**取り組む課題:**
1. 性機能不全についての文書によると、腟挿入に恐怖心がある人に内診や挿入を無理に行ってはいけないのはなぜですか。
2. 性機能不全についての文書を、最後の文のあとから続けて書いてください。

**文書の抜粋:**
(5)性機能不全について

ポイント

  • 不妊外来で性機能不全を見逃さないために,カップルの性生活について,性的な触れ合い(キス,お互いの身体や性器に触れる)を行っているか,性交(挿入・射精を伴う)をどのくらいの頻度で行えているか,など具体的に聴取する.
  • 性機能不全があれば,原発性か続発性かを確認し,原因の除去や,重症なら専門家に紹介する.

 不妊に占める性機能不全は近年増加している.性機能不全に適切に対処することで,不妊治療を回避できる場合がある.検査や治療に入る前に,「挿入」「ペニス」「勃起」「射精」など医学的な用語を用いて,不妊外来を訪れたカップルの性生活の詳細な状況把握に努める.不妊や婦人科診察自体が性機能不全の原因となり得ることにも注意する.カップルに性機能の問題が存在する場合のアルゴリズムを図4に示す.妊娠を優先するか,性治療を優先するかを確認し,カップルの希望や年齢など状況に応じて両者を並行して進めることも検討する.

図4.不妊外来における性機能不全の対応

1)性疼痛挿入困難症

 身体的因子および心理的因子が関与している可能性がある.腟挿入に対しての恐怖心がある場合,骨盤底筋が無意識に緊張している状態であると考えられるため,内診や挿入を無理に行ってはならない.婦人科診察が困難な場合は,骨盤底筋の弛緩の練習,外陰に触れる練習,自身やパートナーによる指や腟ダイレーター(図5)の挿入などの行動療法を行う.内診台に上がれるようになったら,カーテンを開け,会話をしながらリラックスを促し,痛みがないよう十分に配慮して診察する.SSクスコの挿入・展開,経腟超音波プローブの挿入が可能となった段階で,性治療と並行して不妊治療を行うことも選択可能となる.

**提供された項目:**

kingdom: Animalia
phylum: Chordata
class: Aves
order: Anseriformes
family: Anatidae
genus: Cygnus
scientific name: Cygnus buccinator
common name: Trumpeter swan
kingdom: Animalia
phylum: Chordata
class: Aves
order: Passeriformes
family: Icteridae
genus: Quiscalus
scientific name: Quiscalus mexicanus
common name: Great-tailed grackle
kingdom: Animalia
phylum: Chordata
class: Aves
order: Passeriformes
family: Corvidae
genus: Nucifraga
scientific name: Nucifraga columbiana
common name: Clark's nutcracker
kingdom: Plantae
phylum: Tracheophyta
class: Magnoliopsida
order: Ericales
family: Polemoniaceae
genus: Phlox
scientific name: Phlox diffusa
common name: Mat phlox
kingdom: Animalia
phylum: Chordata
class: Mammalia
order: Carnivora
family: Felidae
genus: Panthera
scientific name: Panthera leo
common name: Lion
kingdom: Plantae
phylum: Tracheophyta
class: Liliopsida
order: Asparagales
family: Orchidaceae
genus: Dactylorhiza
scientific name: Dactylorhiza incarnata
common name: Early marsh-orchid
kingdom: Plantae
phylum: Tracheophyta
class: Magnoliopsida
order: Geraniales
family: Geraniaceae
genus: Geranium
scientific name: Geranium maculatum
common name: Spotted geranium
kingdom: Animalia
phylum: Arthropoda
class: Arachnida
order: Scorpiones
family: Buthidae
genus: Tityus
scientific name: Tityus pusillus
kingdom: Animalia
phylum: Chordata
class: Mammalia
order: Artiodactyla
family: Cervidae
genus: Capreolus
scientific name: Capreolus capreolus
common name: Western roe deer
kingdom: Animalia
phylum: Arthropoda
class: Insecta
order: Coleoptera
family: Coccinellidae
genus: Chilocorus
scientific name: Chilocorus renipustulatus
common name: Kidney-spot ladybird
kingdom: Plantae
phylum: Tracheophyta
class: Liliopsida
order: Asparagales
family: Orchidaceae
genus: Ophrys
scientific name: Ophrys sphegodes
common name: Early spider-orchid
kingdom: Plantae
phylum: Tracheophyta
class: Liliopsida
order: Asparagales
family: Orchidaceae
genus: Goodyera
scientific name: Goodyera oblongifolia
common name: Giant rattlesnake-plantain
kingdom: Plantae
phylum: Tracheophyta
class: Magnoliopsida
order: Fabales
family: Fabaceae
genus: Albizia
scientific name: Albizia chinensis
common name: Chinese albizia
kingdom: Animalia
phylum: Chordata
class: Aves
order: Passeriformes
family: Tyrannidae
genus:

**あなたの解答:**
1. 骨盤底筋が無意識に緊張している状態であると考えられるためです。

2.
図5.腟ダイレーター

2)腟内射精障害

 近年男性不妊の原因として最も多い.不適切なマスターベーション(特定の姿勢・状況でしか射精できないなど)や心理的葛藤(不妊や妊娠への葛藤,排卵日等性交時期の強要など)といった原因が考えられる.用手的刺激やマスターベーターを用いて,性交に近い状態で射精できるように段階的に訓練する.

3)シリンジ法

 マスターベーションで採取された精液を,シリンジを用いて排卵日に腟内に注入する方法.ほかの不妊要因がない性機能不全のカップルに選択肢として提案するとよい.